Durante mais de 75 anos este livro, que é a base de grande parte
dos sistemas legais no mundo secular, permaneceu escondido. Guerras foram
travadas. Presidentes americanos foram eleitos, o Estado de Israel foi
criado, crianças nasceram, meninos e meninas tiveram seus bar e
bat mitsvá, e este tempo todo o livro ficou pacientemente no escuro,
juntando poeira e vendo o presente se tornar passado.
Aos 89 anos, Tio Ben faleceu, deixando sua esposa com 69 anos e uma casa
simples. Meu tio Mel e meu pai prestaram assistência à Tia
nos assuntos mais urgentes e por fim a ajudaram a encontrar um belo local
para viver numa comunidade próxima. Quando eles foram ajudar na
arrumação, encontraram o majestoso livro no fundo do armário.

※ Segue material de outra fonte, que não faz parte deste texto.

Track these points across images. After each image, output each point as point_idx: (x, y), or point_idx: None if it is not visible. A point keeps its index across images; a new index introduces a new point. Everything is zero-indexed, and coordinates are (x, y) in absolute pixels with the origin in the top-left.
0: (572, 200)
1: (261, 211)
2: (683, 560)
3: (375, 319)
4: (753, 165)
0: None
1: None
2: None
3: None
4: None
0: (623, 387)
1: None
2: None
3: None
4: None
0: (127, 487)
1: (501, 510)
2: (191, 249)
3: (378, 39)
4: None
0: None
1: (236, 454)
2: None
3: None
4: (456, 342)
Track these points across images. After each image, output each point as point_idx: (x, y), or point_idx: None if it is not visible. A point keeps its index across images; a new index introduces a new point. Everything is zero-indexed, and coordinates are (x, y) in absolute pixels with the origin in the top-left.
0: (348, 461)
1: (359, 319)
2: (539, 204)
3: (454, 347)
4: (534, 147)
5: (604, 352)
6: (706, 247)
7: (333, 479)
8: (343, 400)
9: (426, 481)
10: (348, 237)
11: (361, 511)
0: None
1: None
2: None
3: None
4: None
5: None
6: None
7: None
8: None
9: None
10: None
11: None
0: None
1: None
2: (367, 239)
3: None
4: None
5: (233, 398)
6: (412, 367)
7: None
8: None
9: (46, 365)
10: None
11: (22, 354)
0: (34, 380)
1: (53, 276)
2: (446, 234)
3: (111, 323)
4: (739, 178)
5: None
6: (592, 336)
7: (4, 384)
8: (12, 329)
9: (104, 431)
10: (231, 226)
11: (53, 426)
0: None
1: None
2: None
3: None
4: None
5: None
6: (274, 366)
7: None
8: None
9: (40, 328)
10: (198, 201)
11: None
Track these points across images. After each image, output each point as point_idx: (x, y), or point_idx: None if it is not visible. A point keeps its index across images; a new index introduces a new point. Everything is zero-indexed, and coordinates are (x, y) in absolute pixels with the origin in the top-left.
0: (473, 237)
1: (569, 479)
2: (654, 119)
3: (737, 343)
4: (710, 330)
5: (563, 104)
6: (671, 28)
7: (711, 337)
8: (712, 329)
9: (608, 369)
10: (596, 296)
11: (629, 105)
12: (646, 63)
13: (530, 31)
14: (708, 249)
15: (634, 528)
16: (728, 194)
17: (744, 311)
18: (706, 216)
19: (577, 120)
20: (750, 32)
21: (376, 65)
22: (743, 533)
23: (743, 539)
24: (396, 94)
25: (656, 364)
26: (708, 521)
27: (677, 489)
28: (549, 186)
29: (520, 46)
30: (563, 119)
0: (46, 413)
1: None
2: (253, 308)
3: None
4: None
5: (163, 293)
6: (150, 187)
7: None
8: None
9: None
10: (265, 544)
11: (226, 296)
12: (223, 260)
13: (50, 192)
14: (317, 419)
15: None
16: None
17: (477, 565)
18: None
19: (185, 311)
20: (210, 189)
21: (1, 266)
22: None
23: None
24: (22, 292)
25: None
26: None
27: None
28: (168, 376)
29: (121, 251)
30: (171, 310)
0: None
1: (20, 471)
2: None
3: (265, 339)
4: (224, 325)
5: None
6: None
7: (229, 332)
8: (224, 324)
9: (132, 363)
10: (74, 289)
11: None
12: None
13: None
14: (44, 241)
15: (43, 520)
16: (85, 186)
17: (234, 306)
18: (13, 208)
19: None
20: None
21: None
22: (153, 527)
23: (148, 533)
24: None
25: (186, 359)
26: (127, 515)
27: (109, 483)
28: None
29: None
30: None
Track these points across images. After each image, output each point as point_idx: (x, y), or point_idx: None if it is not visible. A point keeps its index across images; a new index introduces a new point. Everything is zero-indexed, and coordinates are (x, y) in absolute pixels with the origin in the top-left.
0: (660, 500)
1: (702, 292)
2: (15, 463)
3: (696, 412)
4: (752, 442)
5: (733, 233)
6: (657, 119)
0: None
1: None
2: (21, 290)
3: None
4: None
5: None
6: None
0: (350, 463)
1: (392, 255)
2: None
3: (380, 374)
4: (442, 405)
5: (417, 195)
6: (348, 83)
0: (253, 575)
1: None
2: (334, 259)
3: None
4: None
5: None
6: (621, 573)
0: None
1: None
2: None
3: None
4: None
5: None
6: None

Literalmente soprando a poeira do livro, meu pai examinou cuidadosamente
as páginas do manuscrito antigo. Como estava impresso em hebraico,
foi um desafio decifrá-lo.
A saúde da Tia o impediu de questioná-la sobre o livro,
portanto ele o embrulhou e enviou para mim, pedindo-me para falar com
o rabino local de Chabad, Rabi Mendel Cunin. Quando a caixa que continha
o tesouro chegou à minha casa, minha mulher, Linda, cortou cuidadosamente
o pacote e tirou o livro da caixa. Percebendo como era frágil,
ela colocou-o num local seguro e esperou que eu voltasse para casa.
Quando vi o livro, a princípio pensei que fosse um Chumash. Porém
após um exame mais detalhado vi que se parecia muito com o texto
que usamos na sinagoga quando estudamos a Guemará. Devido a idade
e importância do livro, eu estava ansioso por levá-lo ao
Rabino para uma inspeção mais acurada.
Um dia depois recebi um e-mail do Rabino, informando nossa pequena mas
crescente congregação que a mãe de alguém
tinha falecido e ele precisava de dez homens para um minyan, assim ele
poderia recitar o Kadish. Decidi levar o livro à sinagoga e mostrá-lo
ao Rabino antes do início de Maariv. Quando o Rabino viu o livro,
obviamente soube que era um Livro de Mishná e disse que tinha pelo
menos 191 anos de idade. Mostrou-me como as páginas eram feitas
realmente de pano, não papel, e que estava em surpreendente bom
estado para um manuscrito tão velho.
Alguns minutos depois o serviço teve início e nos reunimos
para apoiar o amigo e vizinho em sua hora de necessidade. Chegando ao
final do serviço, o Rabino nos disse que era uma tradição
estudar a Mishná quando um membro do minyan tinha de recitar o
Kadish.
Olhando para mim, ele disse: "Em vez de usar um livro novo de Mishná,
vamos usar aquele que Steve trouxe esta noite, um livro que tem 191 anos
de idade." E com isso ele apanhou o livro, escrito apenas alguns
anos após a assinatura da Declaração Americana de
Independência, e discutiu uma passagem sobre a busca do chamêts
antes do início de Pêssach.
Quando terminou, ele fechou o livro lenta e carinhosamente, dando-o de
volta para mim e então concluímos o serviço. Na manhã
seguinte nos reunimos novamente para nosso amigo poder recitar o Kadish.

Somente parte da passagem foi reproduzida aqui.